Boca, meanwhile, were always looking to be direct, with their two wingers Cristian Pavon and Sebastian Villa opening up the field and threatening the River defence. They kept supplying Tevez, and Diaz kept denying him.

Shortly before half time, Villa let fly from range, and Diaz plunged right to block the shot. It was a morale-boosting save, that set him up well for the second half duel with Tevez. Soon after the restart Tevez launched into a mazy run, made space for the shot and fired off a rocket. Diaz dived right to push the ball round the post.

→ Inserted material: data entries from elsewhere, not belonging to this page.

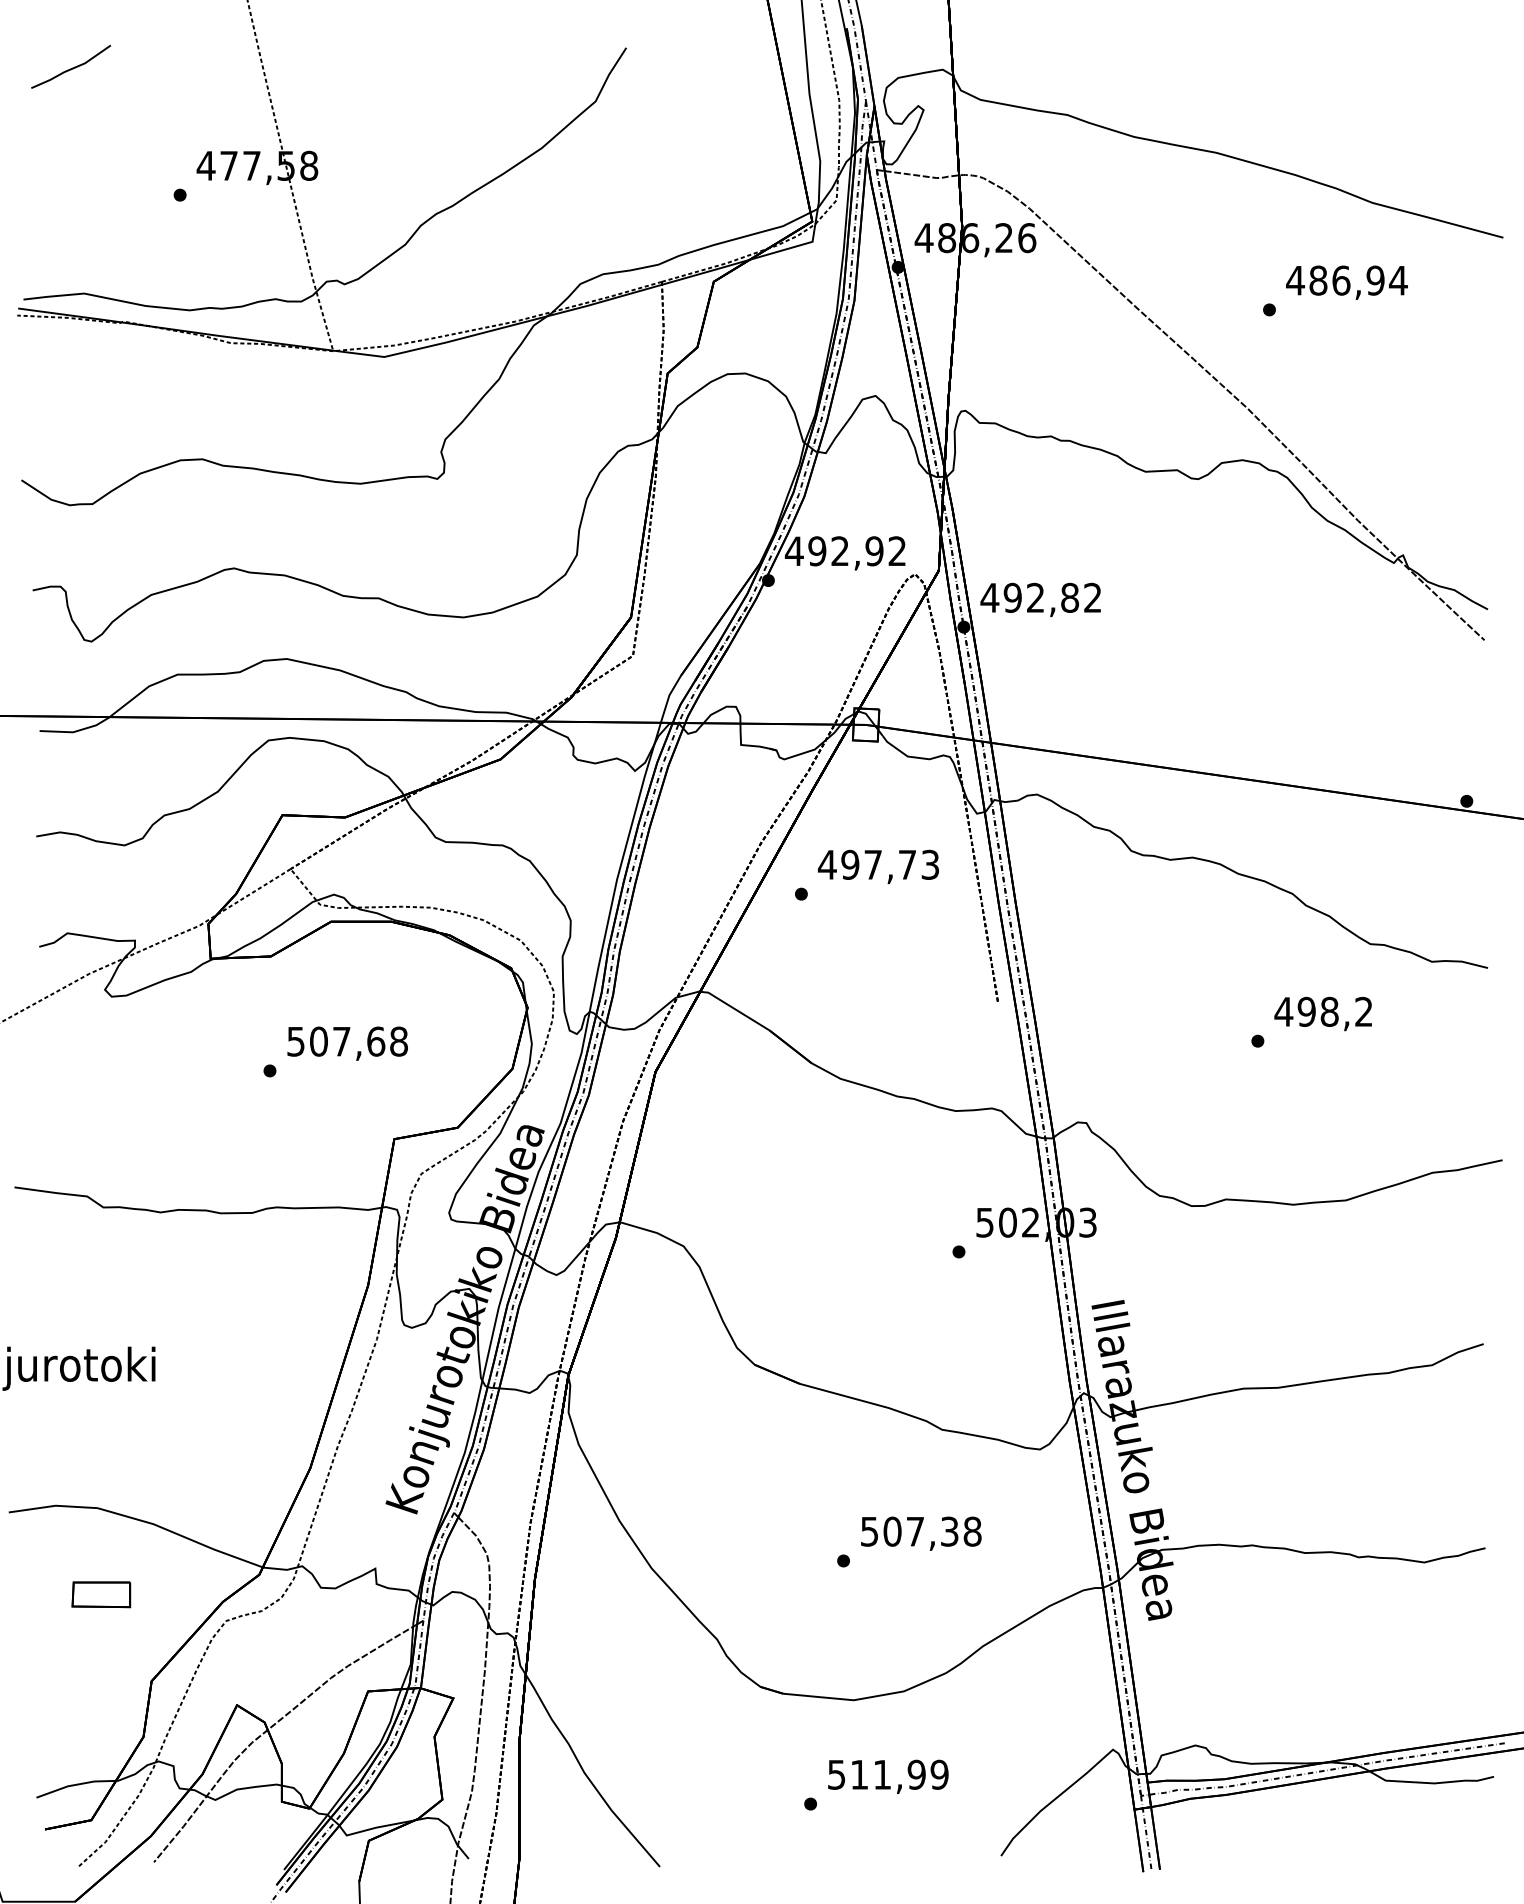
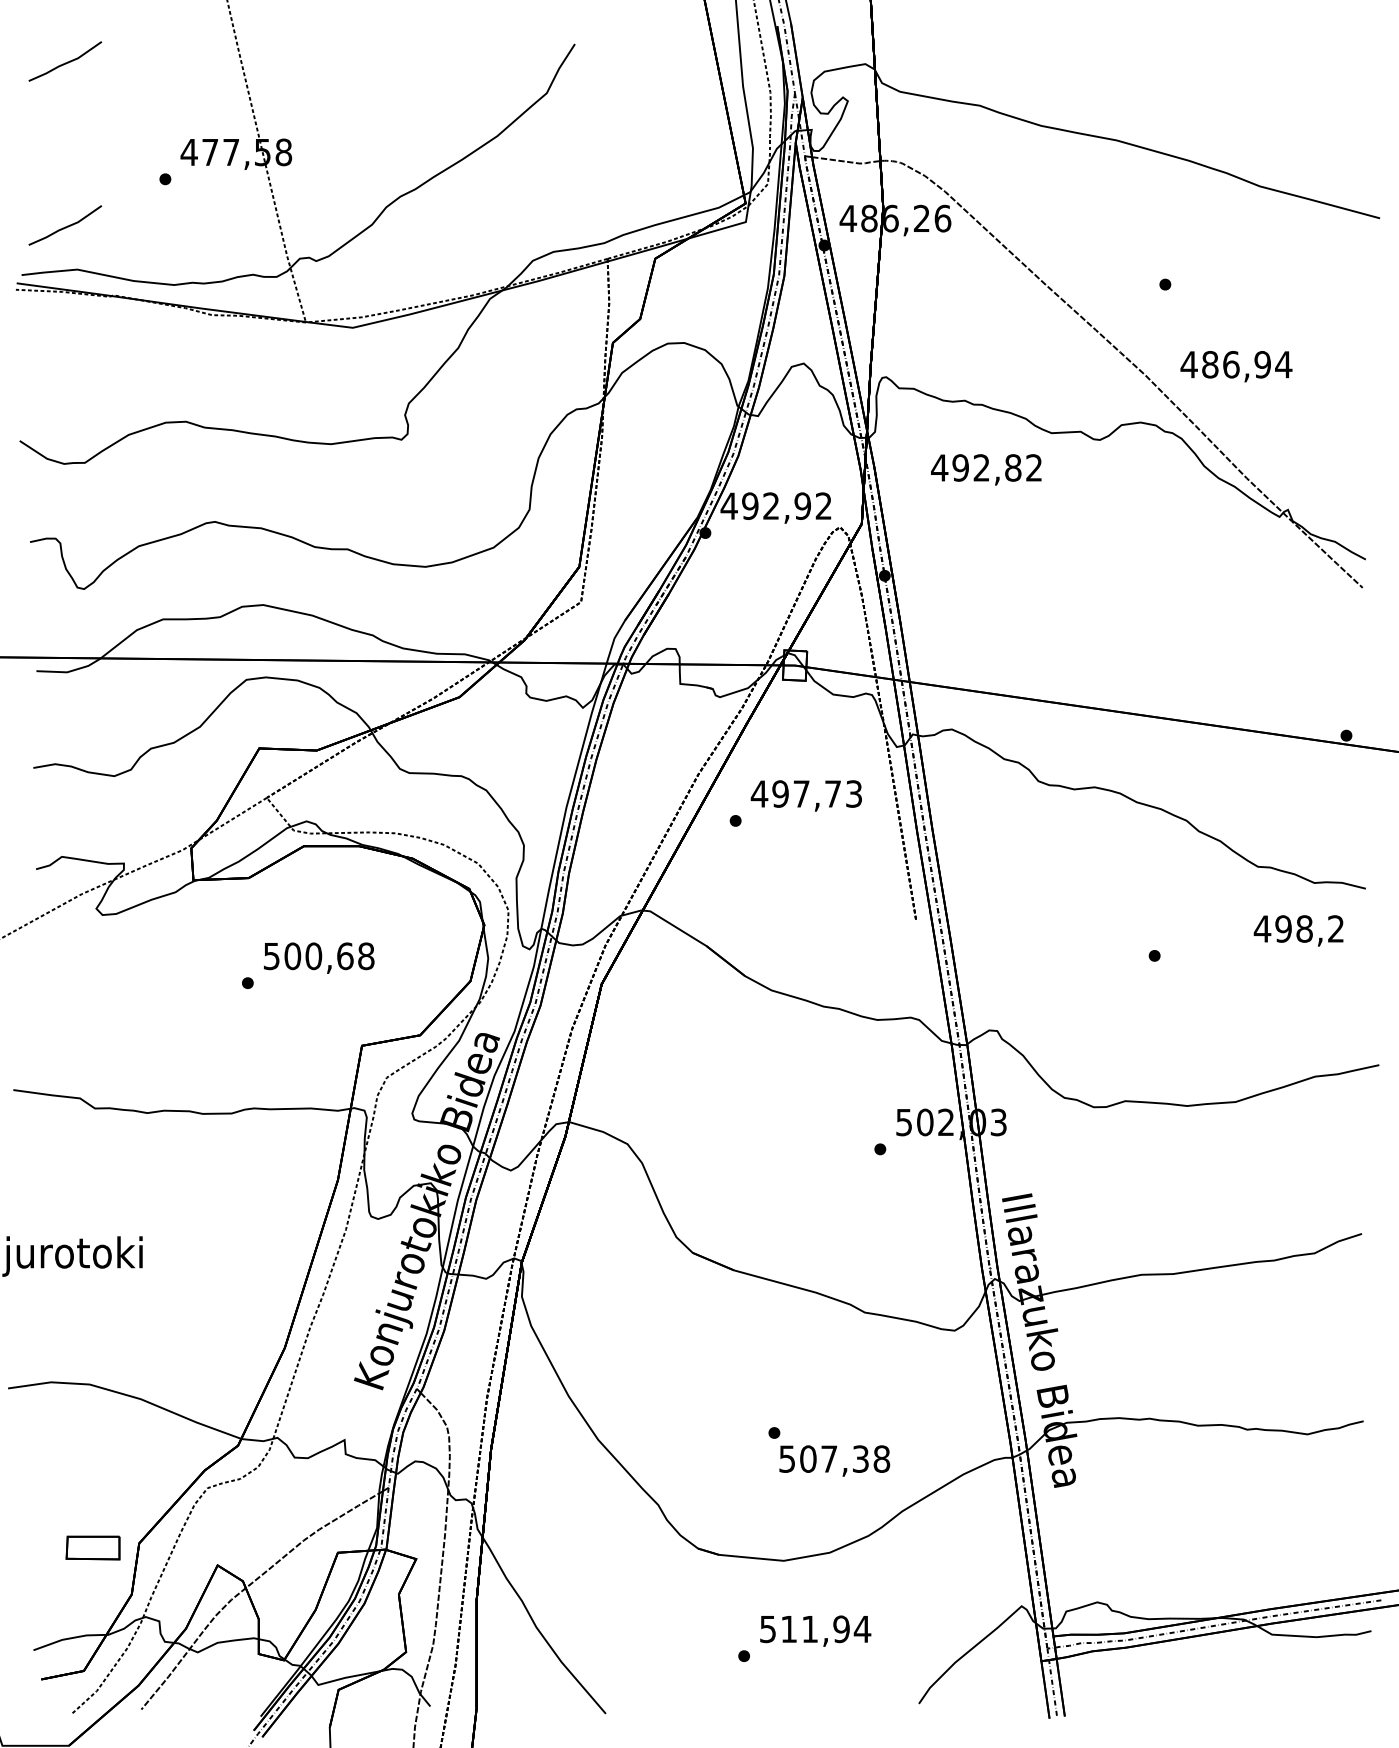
line: (71, 246) -> (65, 226), added
text: (1347, 282) -> (1236, 366), moved
text: (1040, 599) -> (986, 469), moved
text: (1323, 1013) -> (1298, 930), moved
text: (341, 1041) -> (313, 956), 507,68 -> 500,68
text: (921, 1533) -> (834, 1460), moved
part: (100, 1594) -> (92, 1547), moved
text: (939, 1775) -> (862, 1629), 511,99 -> 511,94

Boca launched a counter, with Villa slipping Tevez clean through in the left channel. Diaz stood up strong to block the shot. River were still in the game, and suddenly, in a rare moment of penetration, they were level. Left-back Fabrizio Angileri sent in a deep cross, and highly promising striker Julian Alvarez got up to head back across goal and equalise.

Boca sent on the heavy artillery in search of a winner, and it nearly came. Villa and Colombian playmaker Edwin Cardona put Pavon in space. His pull back was met by the full force of the Tevez right boot -- and Diaz plunged left to make the save. The match, like the three previous quarterfinals, would go to a penalty shootout. Diaz, not even a household name in his own home 24 hours earlier, would have a big chance to be the hero.

And it so nearly happened. Cardona stepped up for Boca's third kick. He went for the Panenka-style dink, but hit more chalk than ball and the shot travelled so slowly that Diaz had the time to recover from his earlier move and make the save.

The problem was that the other keeper saved two shots. Boca's goalkeeper Agustin Rossi also owed his place in the team to COVID-19. The first choice is Esteban Andrada, but in Ecuador for a Copa Libertadores match, he tested positive for the virus. Andrada was forced to remain in quarantine in Ecuador, and Rossi came into the starting line up. He threw himself to his left to save from Angileri, and went right to get a block on the shot from Leonardo Ponzio to win the match.

The memories will last a lifetime for Diaz, but the day belonged to Rossi and Boca Juniors.